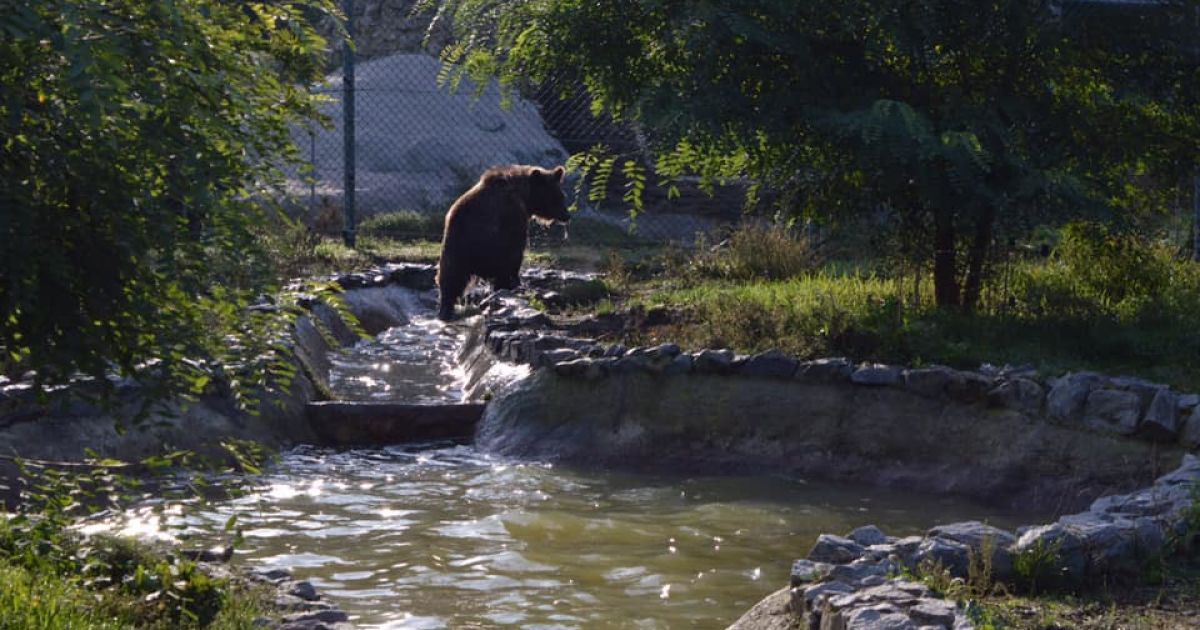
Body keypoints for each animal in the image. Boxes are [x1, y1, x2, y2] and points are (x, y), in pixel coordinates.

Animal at [436, 164, 570, 320]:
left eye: (562, 196)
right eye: (557, 196)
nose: (567, 215)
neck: (525, 196)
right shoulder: (513, 216)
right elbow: (515, 253)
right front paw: (516, 282)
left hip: (454, 247)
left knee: (449, 279)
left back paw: (445, 310)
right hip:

▶ ACTION ITEM
Every line of the records above where the string "left" is found should be copied.

▶ RESPONSE AREA
left eye: (562, 196)
left hip: (454, 247)
left knee: (449, 279)
left back paw: (445, 310)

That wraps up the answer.